Leaving Alexandria

Leaving Alexandria
Richard Holloway
Reviewed by Catherine Larner
Canongate
Thu, 01/03/2012
9780857860736
£17.99

Anyone who has followed the career of the former Bishop of Edinburgh through his extensive writing, or the colourful newspaper headlines he has attracted, is already likely to hold an opinion of the man.

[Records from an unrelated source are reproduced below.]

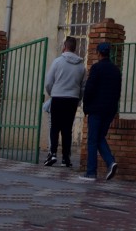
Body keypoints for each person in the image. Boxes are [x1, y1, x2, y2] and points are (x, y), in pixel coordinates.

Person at [80, 41, 121, 181]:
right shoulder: (116, 70)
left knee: (92, 140)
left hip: (96, 109)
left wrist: (86, 106)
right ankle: (111, 162)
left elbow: (89, 89)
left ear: (98, 53)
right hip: (110, 110)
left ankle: (91, 172)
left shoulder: (96, 68)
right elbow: (117, 92)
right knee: (99, 137)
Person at [43, 36, 86, 168]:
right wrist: (77, 98)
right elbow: (83, 86)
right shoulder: (81, 66)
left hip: (58, 97)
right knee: (67, 129)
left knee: (55, 127)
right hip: (72, 99)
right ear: (75, 48)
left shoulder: (57, 62)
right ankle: (66, 158)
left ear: (64, 46)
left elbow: (49, 82)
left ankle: (52, 154)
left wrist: (53, 93)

He challenged the institution, was known as a radical, and experienced a widely reported crisis of faith. Whatever we think of the decisions and conclusions he reached, in this book, his first account of life and how it has shaped him, he reveals his earnest pursuit of integrity and sensitivity in a world he felt was changing at a rate with which the church was unable to keep up.
 
Richard Holloway was born to a working class family in Alexandria, a small town north of Glasgow. He discovered religion through visiting the local rectory and, at the age of 14, leapt from this introduction to ‘otherness’ to devoting his life to a religious order in Nottinghamshire.
National Service intruded after four years, but the interruption caused Holloway to acknowledge that, largely due to a reluctance to accept celibacy, and later realising he was uncomfortable in institutionalised religion, he should leave to pursue the ministry elsewhere. 
 
His career saw him as a curate in the Gorbals; overseeing a wealthy parish in Boston, America; endeavouring to live in community; and engaging in the debate over the ordination of women as bishop. He married and had a family. But he never quite shook off a sense of failure that he wasn’t able to devote his life fully to God.
 
This is an intellectual account which is thoughtful, starkly honest, and at moments touching in its understated wisdom and sensitivity when coming alongside those who are hurting. It is not a book of anecdote, and friends and family are presented as shadowy figures, but it is an engaging examination of an individual’s growth as a compassionate human being.